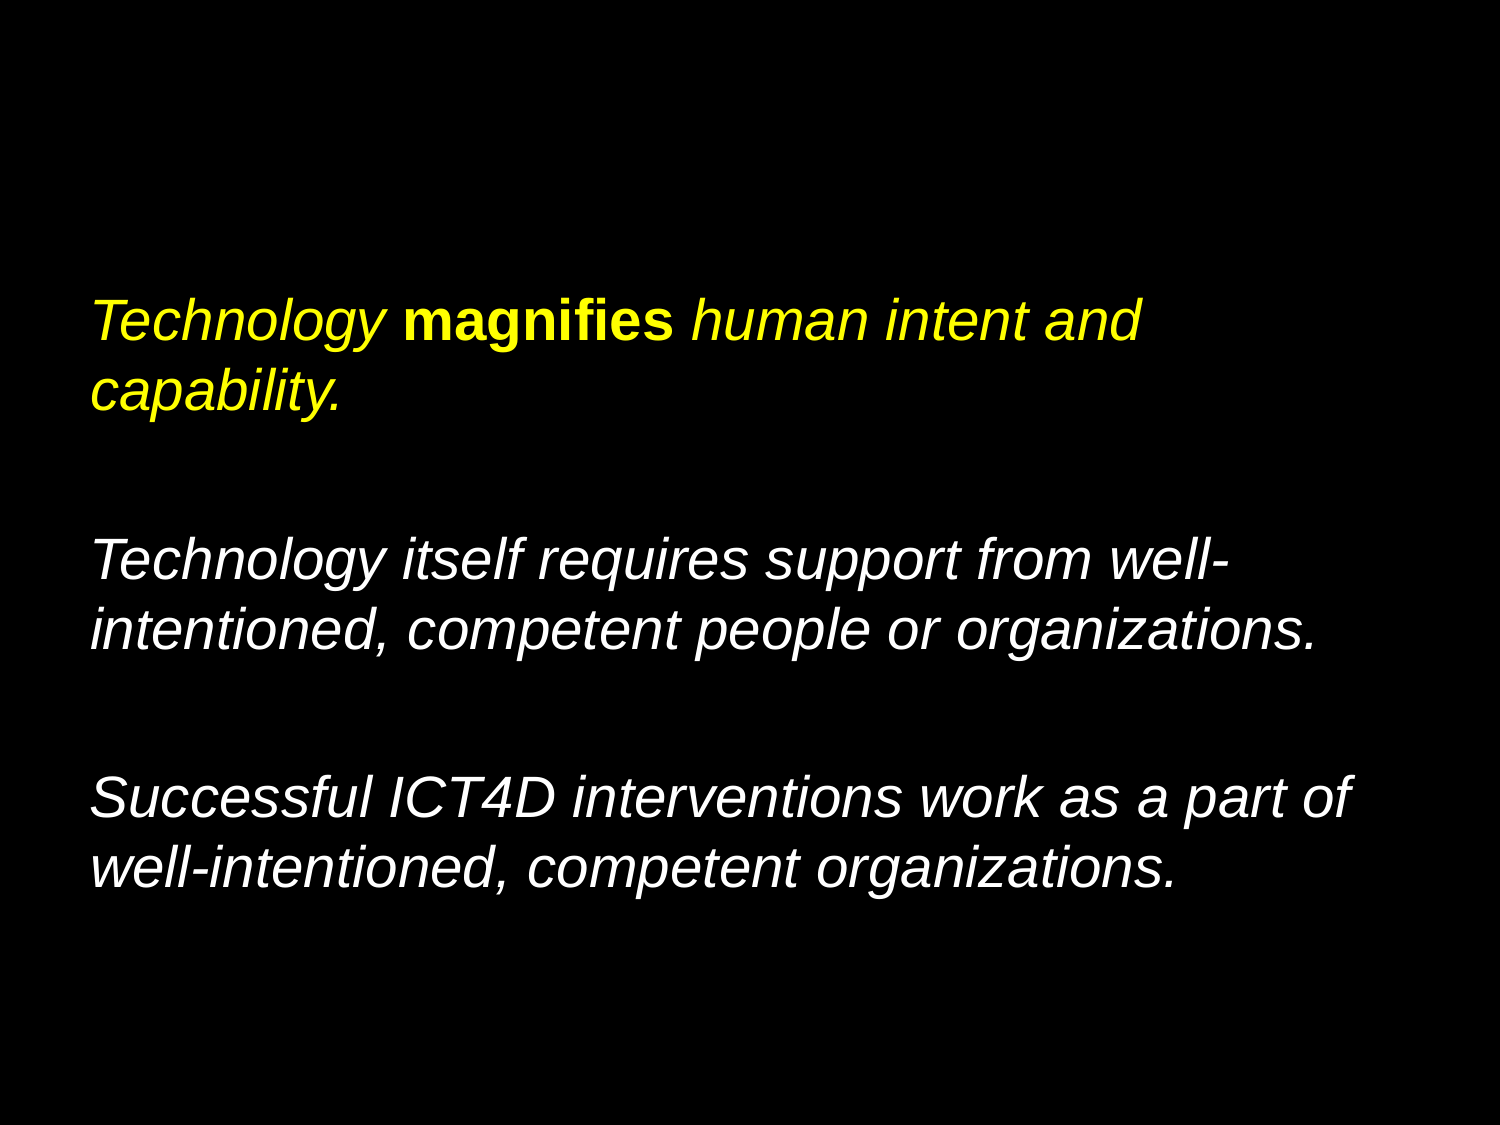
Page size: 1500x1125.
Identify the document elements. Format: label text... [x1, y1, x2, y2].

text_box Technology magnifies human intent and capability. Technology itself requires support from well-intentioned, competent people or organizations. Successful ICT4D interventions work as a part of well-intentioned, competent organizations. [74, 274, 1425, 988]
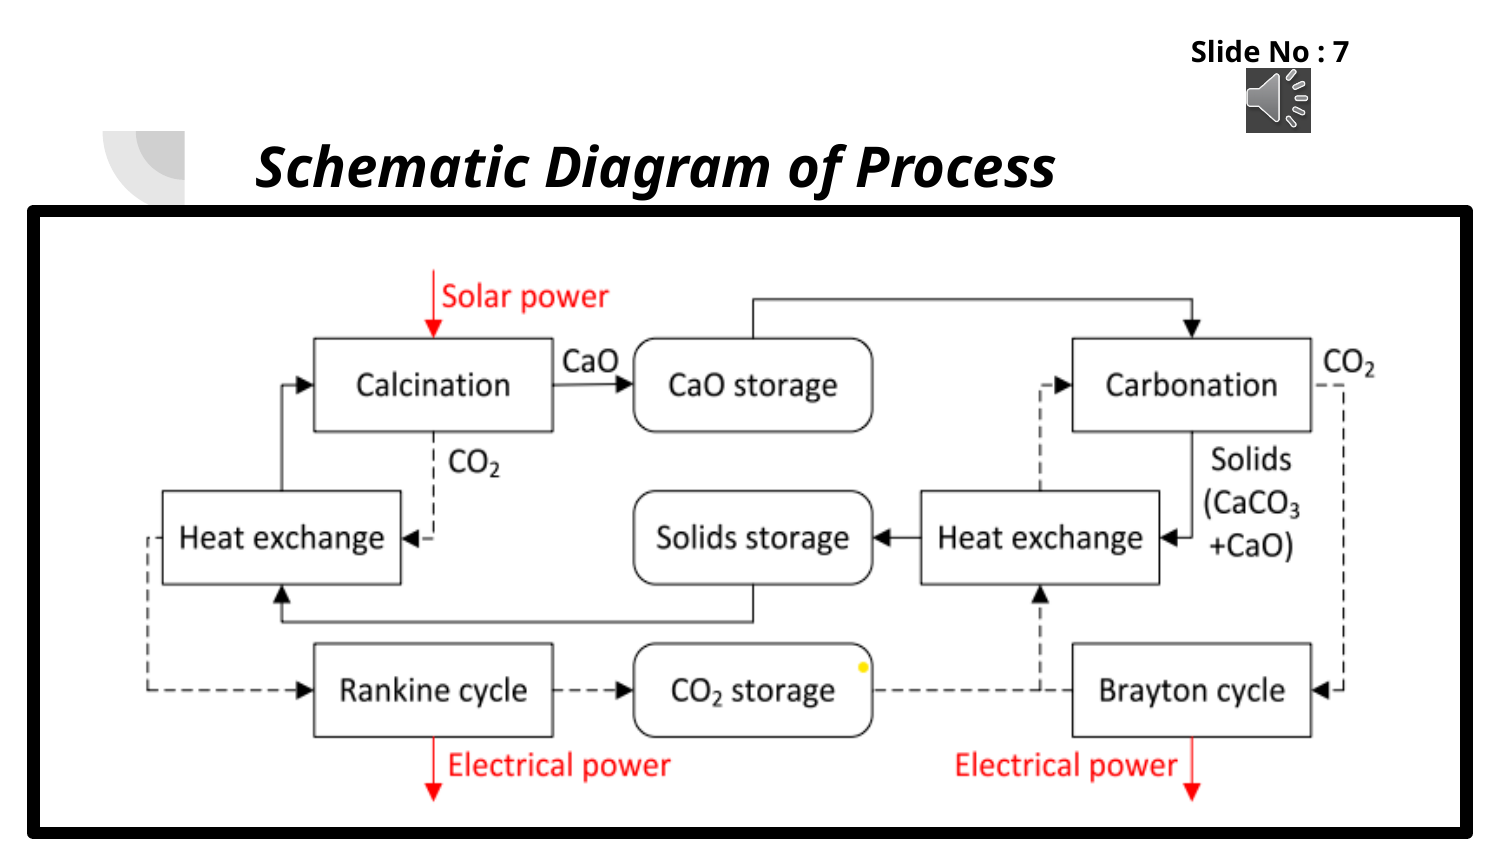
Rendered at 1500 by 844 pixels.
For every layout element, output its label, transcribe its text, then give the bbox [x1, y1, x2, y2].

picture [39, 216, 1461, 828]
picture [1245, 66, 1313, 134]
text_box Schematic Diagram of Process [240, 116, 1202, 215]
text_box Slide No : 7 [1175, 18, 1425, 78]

• What is being asked: The entries above need to be output again in full, exactly, and without pictures.

• Answer for the task:
Page size: 1500x1125.
Identify the document elements. Format: label text... [x1, y1, x2, y2].

text_box Technology magnifies human intent and capability. Technology itself requires support from well-intentioned, competent people or organizations. Successful ICT4D interventions work as a part of well-intentioned, competent organizations. [74, 274, 1425, 988]
Rendered at 1500 by 844 pixels.
For every layout element, output its label, transcribe its text, then give the bbox [x1, y1, x2, y2].

picture [39, 216, 1461, 828]
picture [1245, 66, 1313, 134]
text_box Schematic Diagram of Process [240, 116, 1202, 215]
text_box Slide No : 7 [1175, 18, 1425, 78]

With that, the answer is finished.